Mir ist bewusst, dass das grosser Luxus ist! Die meisten Frauen – jedenfalls in unserem urbanen Umfeld – geben ihre Kinder nicht weg, um ihre Ruhe zu haben oder um sich selbst zu entfalten, sondern schlicht, weil der ökonomische Druck so hoch ist, dass Familien auf zwei Einkommen angewiesen sind. Ein Extrajahr für das Kind ist hier in der Schweiz für viele aus existenziellen Gründen gar nicht möglich, es sei denn, man hat geerbt oder nimmt einen Kredit auf. Das ist bei mir nicht wirklich anders. Selbstredend muss ich als freie Journalistin und Lehrerin Geld verdienen. Mit etwas Erspartem und viel Disziplin an den Vormittagen, häufigen Nachtschichten und der Solidarität meines Umfelds kommen wir knapp über die Runden. Auch das ist anstrengend und stressig: mit wenig Geld auszukommen.

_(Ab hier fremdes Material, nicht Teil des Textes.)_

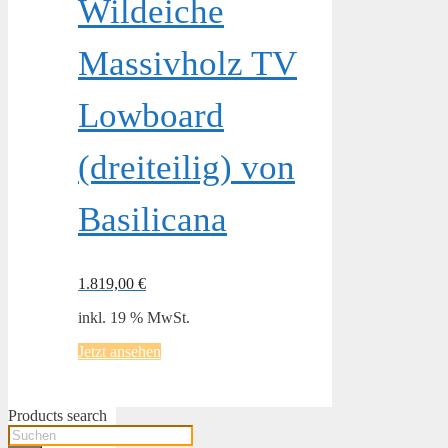
Wildeiche
Massivholz TV
Lowboard
(dreiteilig) von
Basilicana
1.819,00
€
inkl. 19 % MwSt.
Jetzt ansehen
Products search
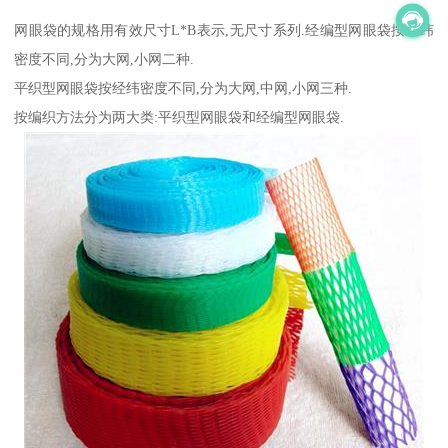
网眼袋的规格用有效尺寸L*B表示,无尺寸系列.经编型网眼袋按经纬
密度不同,分为大网,小网二种.
平织型网眼袋按经纬密度不同,分为大网,中网,小网三种.
按编织方法分为两大类:平织型网眼袋和经编型网眼袋.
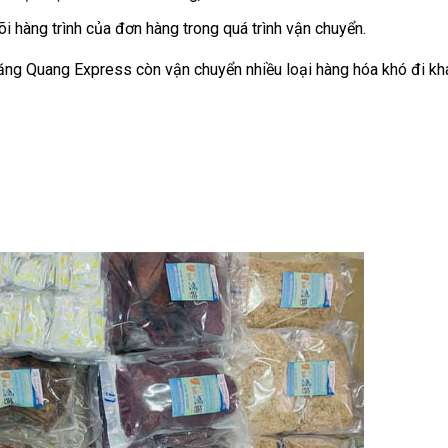
 hàng trình của đơn hàng trong quá trình vận chuyển.
Đăng Quang Express còn vận chuyển nhiều loại hàng hóa khó đi kh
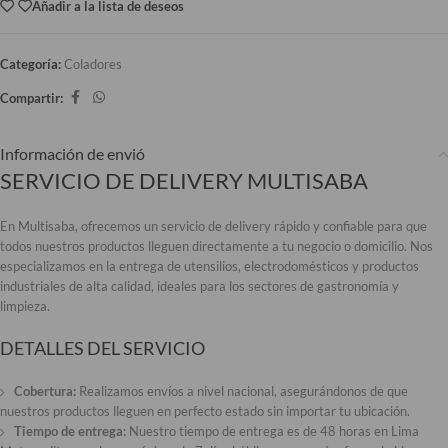
Añadir a la lista de deseos
Categoría:
Coladores
Compartir:
Información de envió
SERVICIO DE DELIVERY MULTISABA
En Multisaba, ofrecemos un servicio de delivery rápido y confiable para que
todos nuestros productos lleguen directamente a tu negocio o domicilio. Nos
especializamos en la entrega de utensilios, electrodomésticos y productos
industriales de alta calidad, ideales para los sectores de gastronomía y
limpieza.
DETALLES DEL SERVICIO
Cobertura:
Realizamos envíos a nivel nacional, asegurándonos de que
nuestros productos lleguen en perfecto estado sin importar tu ubicación.
Tiempo de entrega:
Nuestro tiempo de entrega es de 48 horas en Lima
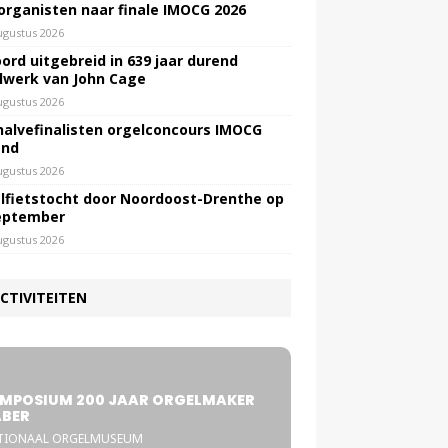
 organisten naar finale IMOCG 2026
ugustus 2026
ord uitgebreid in 639 jaar durend
lwerk van John Cage
ugustus 2026
halvefinalisten orgelconcours IMOCG
end
ugustus 2026
lfietstocht door Noordoost-Drenthe op
eptember
ugustus 2026
CTIVITEITEN
5
MPOSIUM 200 JAAR ORGELMAKER
BER
TIONAAL ORGELMUSEUM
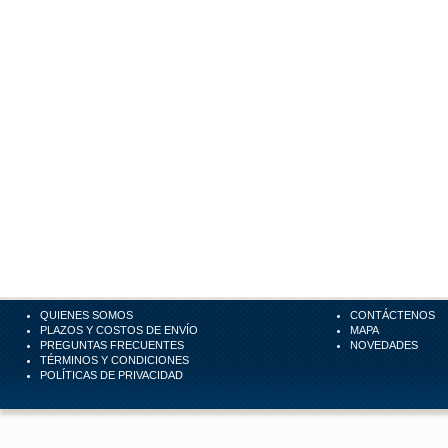
QUIENES SOMOS
CONTÁCTENOS
PLAZOS Y COSTOS DE ENVÍO
MAPA
PREGUNTAS FRECUENTES
NOVEDADES
TÉRMINOS Y CONDICIONES
POLÍTICAS DE PRIVACIDAD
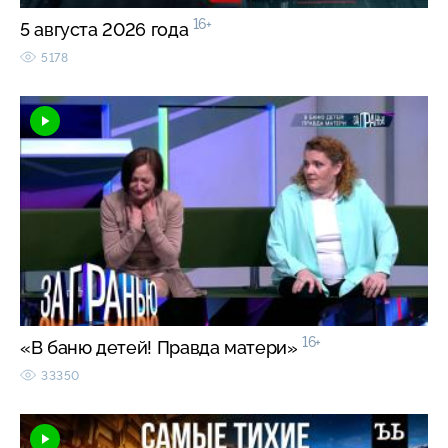
16+
5 августа 2026 года
5178
16+
«В баню детей! Правда матери»
33350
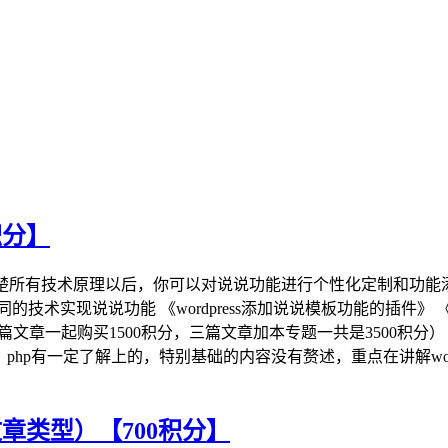
积分】
节。清楚所有技术原理以后，你可以对说说功能进行个性化定制和
术实现说说功能 《wordpress添加说说模板功能的插件》 《w
上三篇文章一起购买1500积分，三篇文章加本专题一共是3500
hp有一定了解上的，特别基础的内容没有赘述，重点在讲解wordpre
文章类型）【700积分】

Mein Ansatz mag darauf beruhen, dass mir mein Baby nicht einfach in den Schoss gefallen ist. Ich musste sehr hart dafür kämpfen und viele Strapazen über mich ergehen lassen. Insofern ist mein Bewusstsein dafür, dass mein Kind zu mir gefunden hat, besonders geschärft und ich sehe jetzt schon, wie unser Leben wieder Fahrt aufnimmt. Es zeichnet sich ab, dass die Zauberblase, in der ich am Anfang schwebte, langsam dem Alltag weicht und die magische Zeit nicht ewig währt. Aus diesem Grund investiere ich bewusst jeden Tag und jede Stunde. Im möchte die vielen kleinen Entwicklungsschritte erleben, möchte nicht verpassen, wie meine Tochter Puppenbabies bekommt, wie sie zum hundertsten Mal ihr Schaukelpferd aufzäumt, Bücher mit Inbrunst in ihrem Kauderwelsch vorliest, mir in ihrer Kinderküche einen Kaffee kocht, Rollenspiele mit zwei Klötzchen veranstaltet, supersüsse Worte erfindet und ganz wild oder ganz ruhig in meiner Nähe ist. Noch halte ich es nicht gut aus, wenn wir länger als ein paar Stunden getrennt sind. Ich fange dann immer noch an, sie körperlich zu vermissen. Bin ich so anders?